I investigated “laughter without reason” a few years ago in this column, meeting with the principals in the Toronto Laughter Society who espoused the values Nerenberg found in India and around the world. I thought it was a valuable contribution to psychic release and a benign form of therapy. I still do, but with the passing of time, I’ve begun to see its limitations.

The release feels great but is short-lived and involves the body, but not the mind. “Laughter with cause,” namely comedy, involves the body and the mind, perhaps even the emotions, too. Watching a brilliant comedian makes me react in all these ways; better yet, I might still laugh tomorrow or next week. The experience, I feel, is so much deeper.

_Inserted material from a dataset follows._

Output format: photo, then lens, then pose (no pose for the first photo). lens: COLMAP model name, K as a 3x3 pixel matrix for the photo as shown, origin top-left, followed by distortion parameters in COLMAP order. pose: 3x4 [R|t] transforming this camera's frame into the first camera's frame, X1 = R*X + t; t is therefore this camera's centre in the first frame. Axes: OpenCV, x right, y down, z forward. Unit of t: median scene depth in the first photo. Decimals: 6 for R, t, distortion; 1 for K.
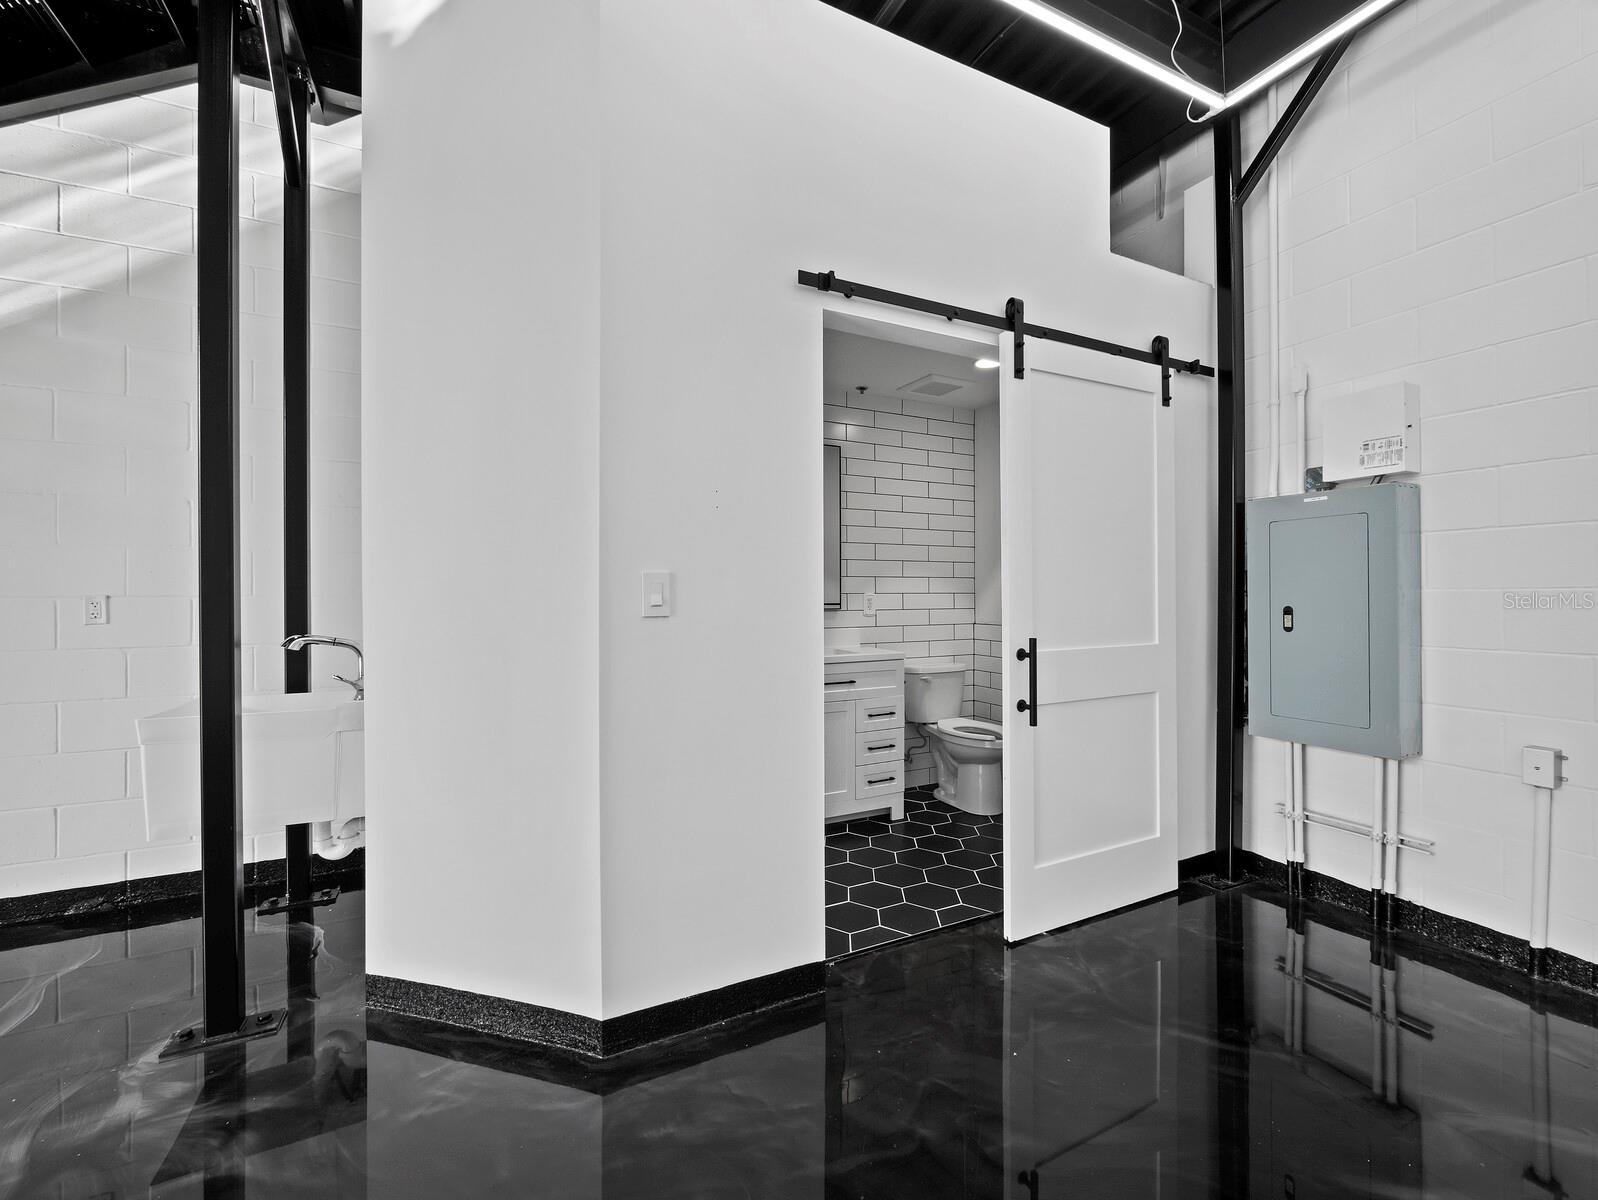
lens RADIAL K [[672.1, 0, 804.1], [0, 672.1, 598.9], [0, 0, 1]] dist [-0.001533, -0.000211]
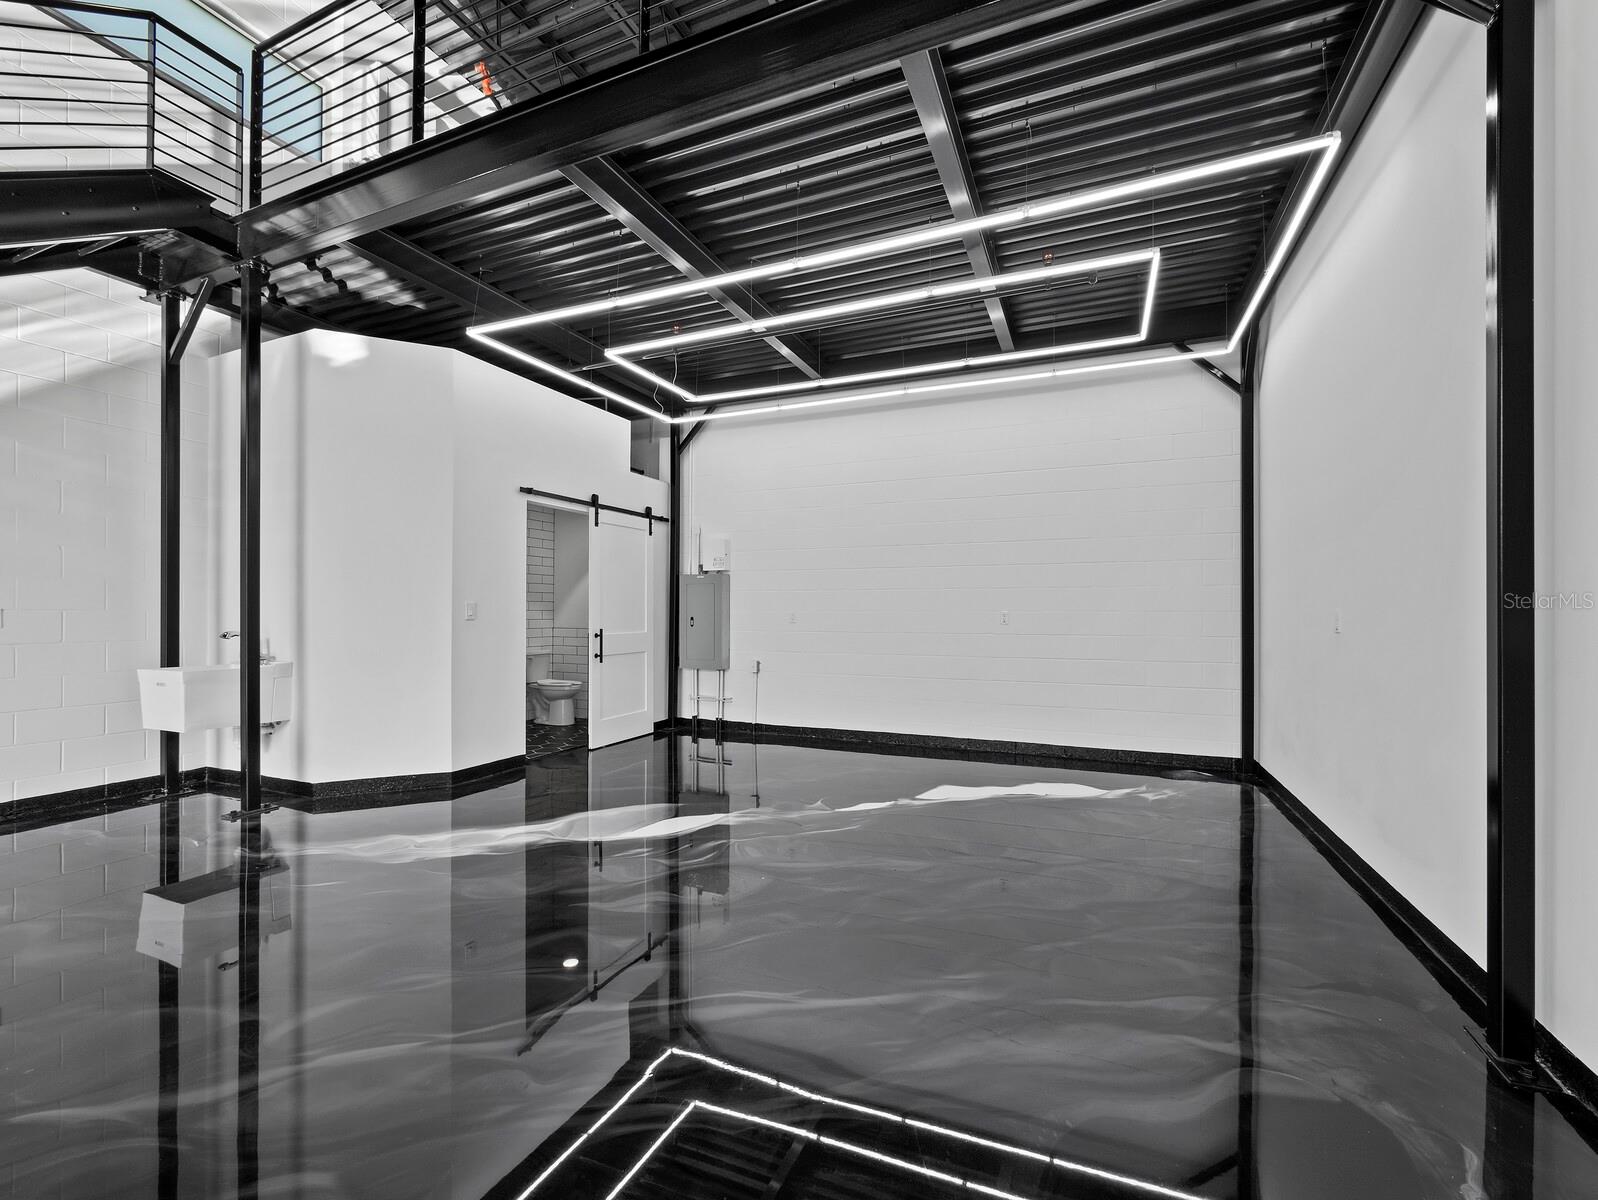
lens RADIAL K [[672.1, 0, 804.1], [0, 672.1, 598.9], [0, 0, 1]] dist [-0.001533, -0.000211]
pose [[0.763246, 0.018247, 0.645850, -0.632082], [-0.002864, 0.999687, -0.024860, 0.004781], [-0.646101, 0.017125, 0.763059, -1.267873]]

The best part of Nerenberg’s film is an interview with Doug Collins from Memphis, “the world’s most contagious laugher,” and darned if it isn’t so. You cannot watch this man laugh without laughing yourself. It defies description.

Scenes of Nerenberg laughing with Ugandan children are moving and make the point of laughter being a universal language.

Underscoring that point was the short film by Barry Avrich that opened the evening. Amerika Idol which is about a small town in Serbia that believes that erecting a statue of Rocky Balboa will change the 4,000 years of bad luck endured by the village.

A masterpiece of deadpan humour, this real-life Borat had me howling throughout its 30- minute running time. The statue is finally cast in concrete instead of costly iron or marble. The finished product is a homely version, but it gets done, everyone is happy, and there are lots of laughs along the way.

As I write this, I’m still laughing. But I guess that’s what happens when you laugh for a reason.

Post City Magazines’ humour columnist, Mark Breslin, is the founder of Yuk Yuk’s comedy clubs and the author of several books, including Control Freaked.